The WDPCP gene in alcohol consumption, lipid metabolism, and liver cirrhosis

This study investigates the role of the WDPCP gene in alcohol consumption, lipid metabolism, and liver cirrhosis using genetic studies in model organisms and human data analysis.

In this study, we studied genes affecting alcohol consumption, liver function, and gene expression in C. elegans and Drosophila using mutations and RNA interference (RNAi).

We found changes in locomotion, sedative effects, ethanol consumption, and triacylglycerols (TAG) levels. In humans, we linked alcohol consumption to metabolites and liver disease, suggesting WDPCP's involvement in alcohol liver disease (ALD).

Why we need to understand the mechanisms of alcohol liver disease

This research project is essential because the biological pathways linking alcohol consumption to alcohol liver disease (ALD) are not fully understood. By identifying and studying genes that affect alcohol consumption, liver function, and gene expression, researchers can uncover the mechanisms behind ALD. This knowledge can lead to better prevention, diagnosis, and treatment strategies for ALD.

The project contributes to broader societal goals by addressing ALD's significant public health burden. Understanding these pathways can inform public health policies, reduce healthcare costs, and improve the quality of life for individuals affected by alcohol-related liver diseases. It can also help develop targeted therapies and interventions, ultimately reducing the incidence and severity of ALD.

Our research project stands out due to its comprehensive approach, combining genetic studies in model organisms (C. elegans and Drosophila) with human association, pathway, and Mendelian randomisation analyses. By using both C. elegans and Drosophila, the study leverages the strengths of different model organisms to uncover genetic and metabolic pathways relevant to ALD. The use of RNA interference (RNAi) and mutations to suppress gene expression in these organisms provides insights into the functional roles of specific genes in alcohol consumption and liver function.

The integration of human genetic data with findings from model organisms allows for a more comprehensive understanding of how these genes and pathways operate in humans. The study's focus on metabolic changes and the identification of specific metabolites linked to alcohol consumption and liver disease adds a layer of biochemical understanding that is often missing in genetic studies.

Our approach

The biological pathways between alcohol consumption and alcohol liver disease (ALD) are not fully understood. We selected genes with known effects on alcohol consumption, liver function, and gene expression. Expression of the orthologs of these genes in Caenorhabditis elegans and Drosophila melanogaster was suppressed using mutations and/or RNA interference (RNAi).
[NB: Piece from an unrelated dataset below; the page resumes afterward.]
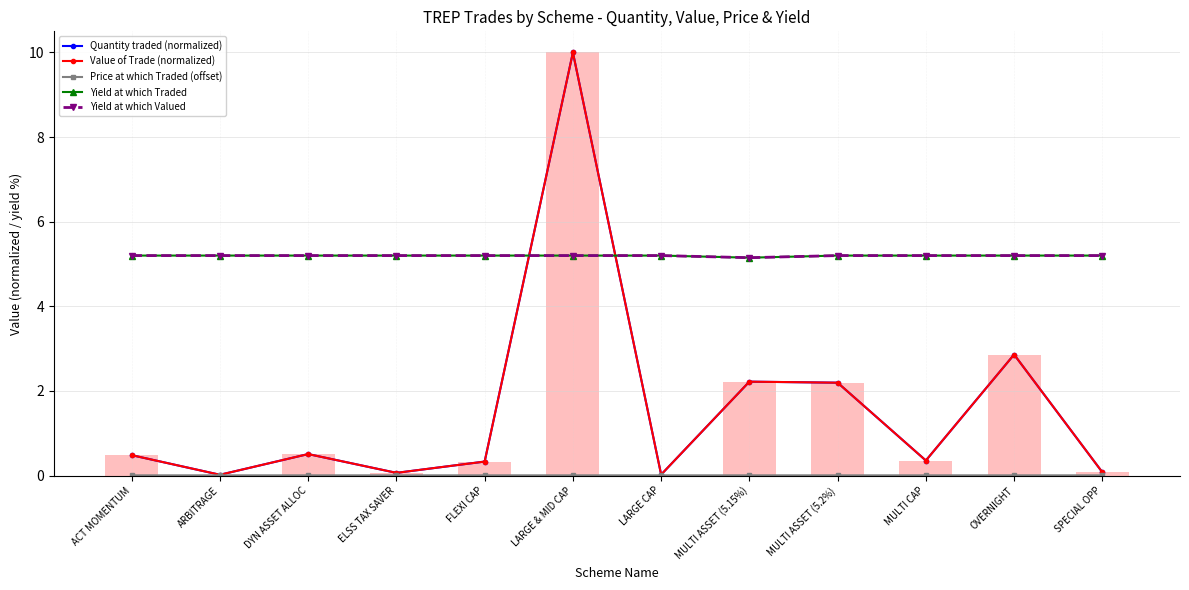

Count the Yield at which Valued values in the range 5 to 6.

12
In C. elegans, we found a reduction in locomotion rate after exposure to ethanol for RNAi knockdown of ACTR1B and MAPT. In Drosophila, we observed changes in the sedative effect of ethanol for RNAi knockdown of WDPCP, TENM2, GPN1, ARPC1B, and SCN8A, a reduction in ethanol consumption for RNAi knockdown of TENM2, and a reduction in triacylglycerols (TAG) levels for RNAi knockdown of WDPCP, TENM2, and GPN1.
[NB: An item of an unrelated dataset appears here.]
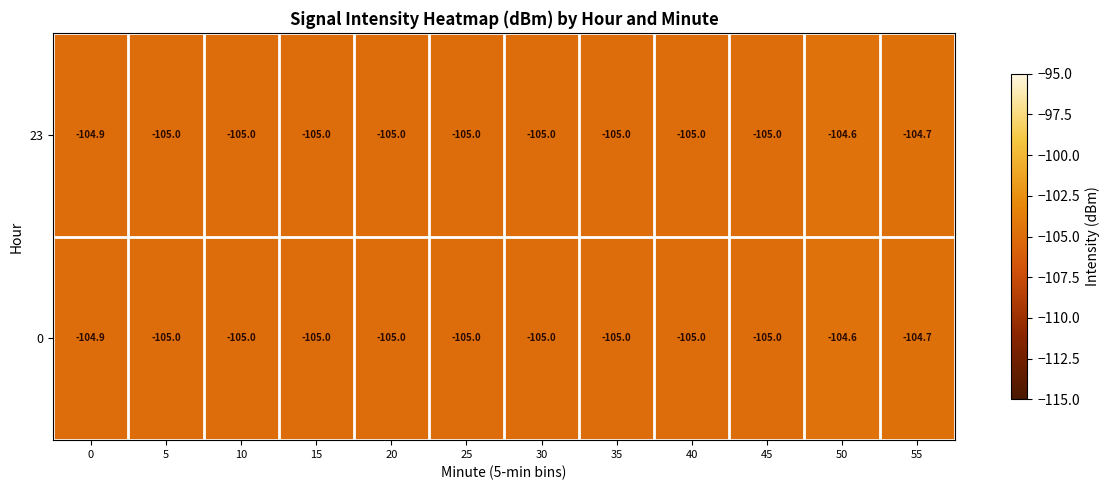

How many categories are shown in the chart?

12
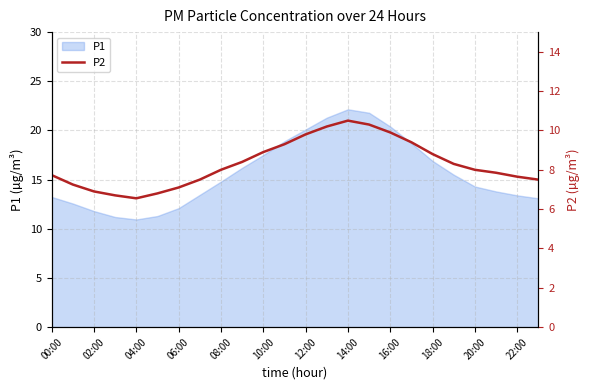

The value of P1 at 22:00 is 13.4. True or false?

True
In humans, association analysis, pathway analysis, and Mendelian randomisation analysis were performed to identify metabolic changes due to alcohol consumption. We observed a link between alcohol consumption and several metabolites, including TAG, and an enrichment of the candidate (alcohol-associated) metabolites within the linoleic acid (LNA) and alpha-linolenic acid (ALA) metabolism pathways. Additionally, we found a causal link between gene expression of WDPCP and liver fibrosis and liver cirrhosis. Our results imply that WDPCP might be involved in ALD.

Understanding the role of the WDPCP gene in alcohol consumption, lipid metabolism, and liver cirrhosis will provide valuable insights into the mechanisms behind ALD. This research could lead to improved prevention, diagnosis, and treatment strategies for ALD, ultimately reducing the public health burden and improving the quality of life for affected individuals.